A new study concludes that climate change poses a “severe threat” to Taiwan’s national security.
The study by the Washington-based Project 2049 Institute says that at first glance Taiwan’s vibrant landscape belies its designation as the most “vulnerable place on earth to natural hazards.”
Written by Mark Stokes and Tiffany Ma, the study says Taiwan’s potential for devastation from typhoons and earthquakes is only matched “by the ubiquitous presence of a growing arsenal of increasingly accurate and lethal conventional ballistic missiles opposite the island.”
And it asks: “Bearing the brunt of global climate change and facing the world’s most rapidly modernizing military, is Taiwan prepared for the challenges?”
The institute does research aimed at improving Asia’s security by mid-century, and concentrates on alternative security and policy solutions.
The US, the study says, should establish climate change as a “core component” of the unofficial US-Taiwan relationship, and jointly explore technical solutions that could enhance disaster warning, recovery and response.
“Ultimately, Taiwan’s emergency management challenges may mandate a review and possible new paradigm for deepening and broadening the US-ROC [Republic of China] security relationship,” it says.
“While military challenges faced by Taiwan may result in more persistent and protracted crises, non-traditional threats may be more imminent and just as lethal to life and prosperity,” it says.
Taiwan, it says, is in the path of a growing number of typhoons that are increasing in strength owing to rising ocean temperatures.
“Sitting astride the Pacific Ring of Fire, Taiwan experiences up to 18,000 detectable earthquakes each year,” the study says.
It adds: “Since 1900, there have been 97 major earthquakes with 19 of them classified as disasters.”
In addition, the incidence of typhoons in Taiwan has risen from an average of 3.3 times per year in the 20th century to an average of 5.7 times a year after 2000.
“The increased frequency, as well as intensity, of typhoons has been associated with warming sea temperatures,” it says.
“The typhoon prognosis for Taiwan is bleak, with climate change projected to further increase ocean temperatures.
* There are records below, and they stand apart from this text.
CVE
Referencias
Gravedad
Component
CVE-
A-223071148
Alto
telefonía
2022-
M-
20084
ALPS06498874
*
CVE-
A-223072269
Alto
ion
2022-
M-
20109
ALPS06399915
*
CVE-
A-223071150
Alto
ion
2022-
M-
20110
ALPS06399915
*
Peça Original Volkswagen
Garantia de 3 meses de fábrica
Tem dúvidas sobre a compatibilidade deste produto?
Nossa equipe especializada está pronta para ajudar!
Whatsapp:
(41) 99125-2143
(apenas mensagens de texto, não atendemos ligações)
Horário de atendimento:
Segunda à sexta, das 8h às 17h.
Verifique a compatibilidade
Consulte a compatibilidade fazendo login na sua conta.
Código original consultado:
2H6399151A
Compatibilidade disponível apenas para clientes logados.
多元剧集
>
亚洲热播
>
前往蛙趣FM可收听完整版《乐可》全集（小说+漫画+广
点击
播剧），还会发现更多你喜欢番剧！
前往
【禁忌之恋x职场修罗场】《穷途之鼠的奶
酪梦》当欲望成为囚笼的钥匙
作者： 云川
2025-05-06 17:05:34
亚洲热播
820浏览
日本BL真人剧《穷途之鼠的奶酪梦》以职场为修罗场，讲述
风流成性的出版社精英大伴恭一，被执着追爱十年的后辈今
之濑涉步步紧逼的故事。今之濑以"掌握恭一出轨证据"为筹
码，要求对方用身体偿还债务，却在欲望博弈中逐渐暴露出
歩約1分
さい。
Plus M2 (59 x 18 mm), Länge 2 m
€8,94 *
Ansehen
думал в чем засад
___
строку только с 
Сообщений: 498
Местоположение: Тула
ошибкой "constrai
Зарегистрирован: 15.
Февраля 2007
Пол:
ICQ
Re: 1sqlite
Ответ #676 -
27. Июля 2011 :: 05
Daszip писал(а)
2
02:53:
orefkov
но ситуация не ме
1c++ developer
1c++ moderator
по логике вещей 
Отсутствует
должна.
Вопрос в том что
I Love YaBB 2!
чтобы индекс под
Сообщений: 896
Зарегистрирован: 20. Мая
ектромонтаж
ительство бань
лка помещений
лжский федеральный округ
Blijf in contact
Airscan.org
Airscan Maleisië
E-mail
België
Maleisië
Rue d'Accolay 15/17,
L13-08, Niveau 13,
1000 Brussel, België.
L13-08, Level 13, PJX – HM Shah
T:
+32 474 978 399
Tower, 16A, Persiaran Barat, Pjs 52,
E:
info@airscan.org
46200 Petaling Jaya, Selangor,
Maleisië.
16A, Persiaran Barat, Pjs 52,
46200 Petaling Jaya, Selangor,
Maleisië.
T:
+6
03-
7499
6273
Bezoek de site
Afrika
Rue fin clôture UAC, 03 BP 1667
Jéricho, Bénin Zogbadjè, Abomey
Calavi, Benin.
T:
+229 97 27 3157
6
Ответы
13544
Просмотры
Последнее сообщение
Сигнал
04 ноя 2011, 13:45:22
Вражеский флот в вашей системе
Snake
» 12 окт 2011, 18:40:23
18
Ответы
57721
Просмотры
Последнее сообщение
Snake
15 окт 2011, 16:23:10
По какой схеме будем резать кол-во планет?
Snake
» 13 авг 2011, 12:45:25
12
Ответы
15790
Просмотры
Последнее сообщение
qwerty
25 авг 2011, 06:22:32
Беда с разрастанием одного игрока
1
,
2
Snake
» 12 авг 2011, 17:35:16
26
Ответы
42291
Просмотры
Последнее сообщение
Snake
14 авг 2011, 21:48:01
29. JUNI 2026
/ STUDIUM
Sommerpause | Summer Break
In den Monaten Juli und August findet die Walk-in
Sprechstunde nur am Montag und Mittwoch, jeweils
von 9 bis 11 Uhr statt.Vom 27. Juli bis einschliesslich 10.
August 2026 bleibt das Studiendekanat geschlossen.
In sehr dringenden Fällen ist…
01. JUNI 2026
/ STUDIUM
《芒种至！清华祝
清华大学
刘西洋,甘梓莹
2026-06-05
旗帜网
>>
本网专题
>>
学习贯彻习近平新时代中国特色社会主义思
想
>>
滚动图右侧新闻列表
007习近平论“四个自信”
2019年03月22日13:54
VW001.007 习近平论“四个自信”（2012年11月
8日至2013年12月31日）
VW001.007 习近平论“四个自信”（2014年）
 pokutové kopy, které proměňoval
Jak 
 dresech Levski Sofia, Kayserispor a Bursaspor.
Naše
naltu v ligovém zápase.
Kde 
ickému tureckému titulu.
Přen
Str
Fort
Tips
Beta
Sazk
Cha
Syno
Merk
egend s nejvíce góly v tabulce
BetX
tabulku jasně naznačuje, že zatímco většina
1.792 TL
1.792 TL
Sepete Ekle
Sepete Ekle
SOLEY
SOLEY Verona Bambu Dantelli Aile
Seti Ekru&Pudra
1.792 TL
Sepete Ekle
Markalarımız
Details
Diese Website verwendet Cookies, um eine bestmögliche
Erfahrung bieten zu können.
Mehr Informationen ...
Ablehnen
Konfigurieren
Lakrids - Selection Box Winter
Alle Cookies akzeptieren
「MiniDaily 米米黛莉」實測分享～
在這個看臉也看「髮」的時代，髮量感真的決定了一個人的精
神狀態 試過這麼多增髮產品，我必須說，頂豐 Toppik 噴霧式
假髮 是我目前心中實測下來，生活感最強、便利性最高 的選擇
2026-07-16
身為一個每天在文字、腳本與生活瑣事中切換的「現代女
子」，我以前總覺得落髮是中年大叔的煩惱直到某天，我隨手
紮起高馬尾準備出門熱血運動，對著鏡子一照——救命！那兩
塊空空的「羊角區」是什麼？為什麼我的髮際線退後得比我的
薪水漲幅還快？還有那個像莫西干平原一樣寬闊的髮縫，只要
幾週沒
An accelerated rise in the Earth’s surface and atmospheric temperature is contributing toward more frequent and extreme weather events,” the study says.
Scientists predict that a 1?C rise in surface temperature could result in a 140 percent increase in extreme rain for Taiwan.
“Faced with some of the world’s most severe challenges from natural disasters, it is a paradox that Taiwan’s primary security partner, the United States, and its primary economic partner, the People’s Republic of China, are the two top emitters of greenhouse gases that contribute to climate change,” the study says.
It concludes that an “all hazards” command, control, communications, computers, intelligence, surveillance and reconnaissance (C4ISR) system would improve emergency preparedness and urges Taiwan to develop such a system.
“Taiwan has powerful incentives to field one of the most advanced and networked emergency management C4ISR systems in the world,” the study says.